━━━ Records shown ━━━

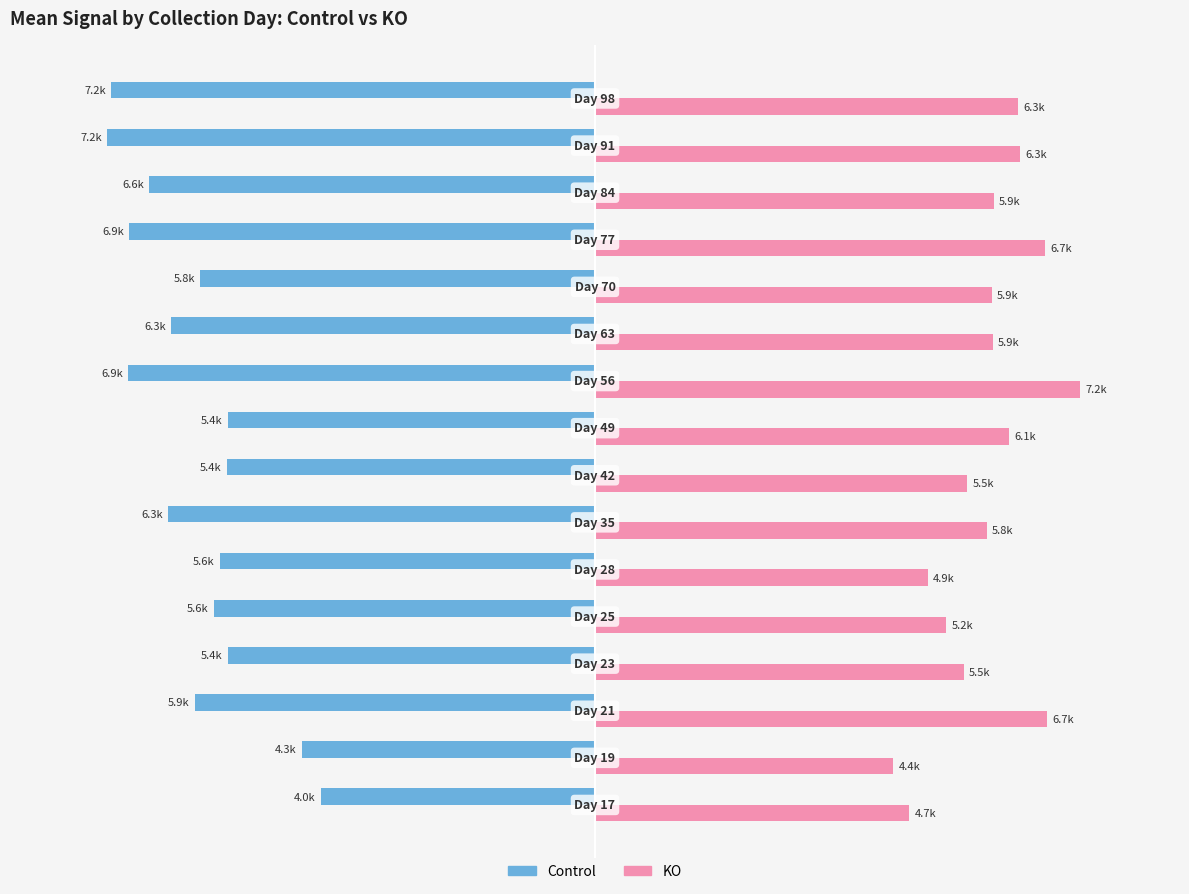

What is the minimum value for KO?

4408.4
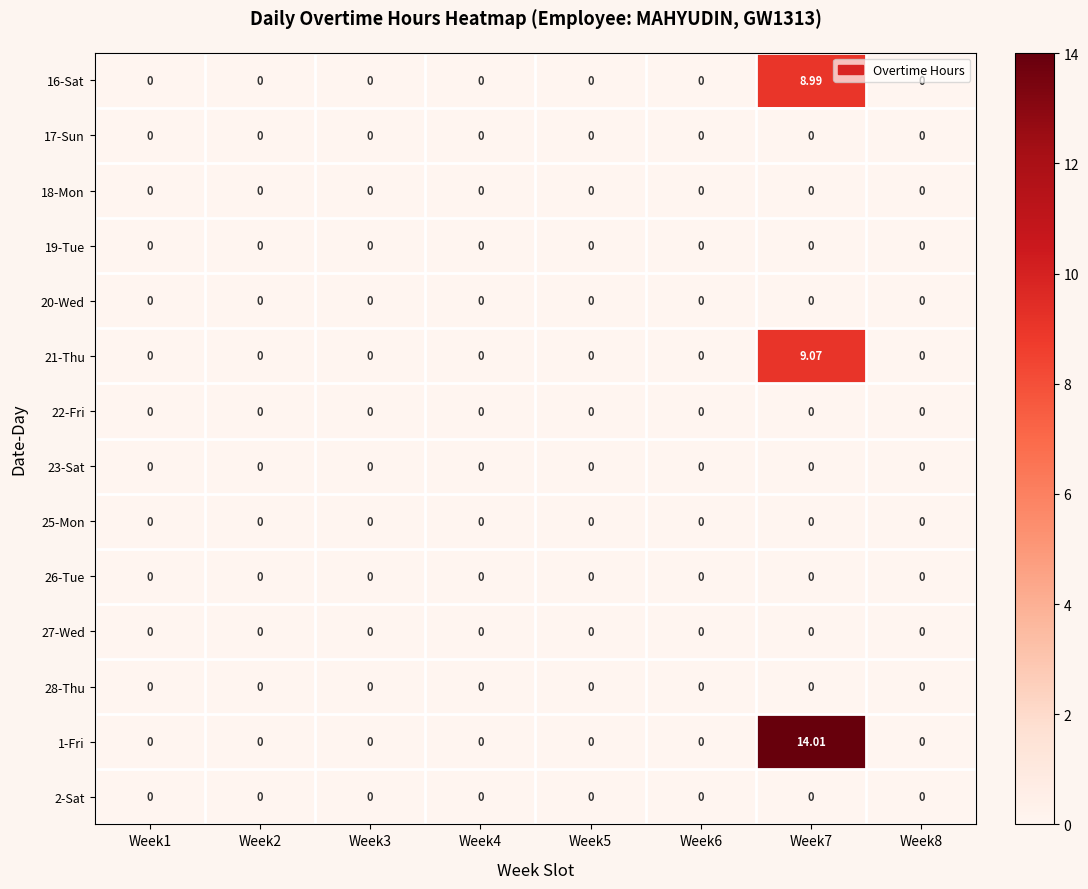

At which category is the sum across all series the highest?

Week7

━━━

Rewrite the entries above, putting "what" in place of each "which" and changing nothing else. Leave the pictures out of your version.

What is the minimum value for KO?

4408.4

At what category is the sum across all series the highest?

Week7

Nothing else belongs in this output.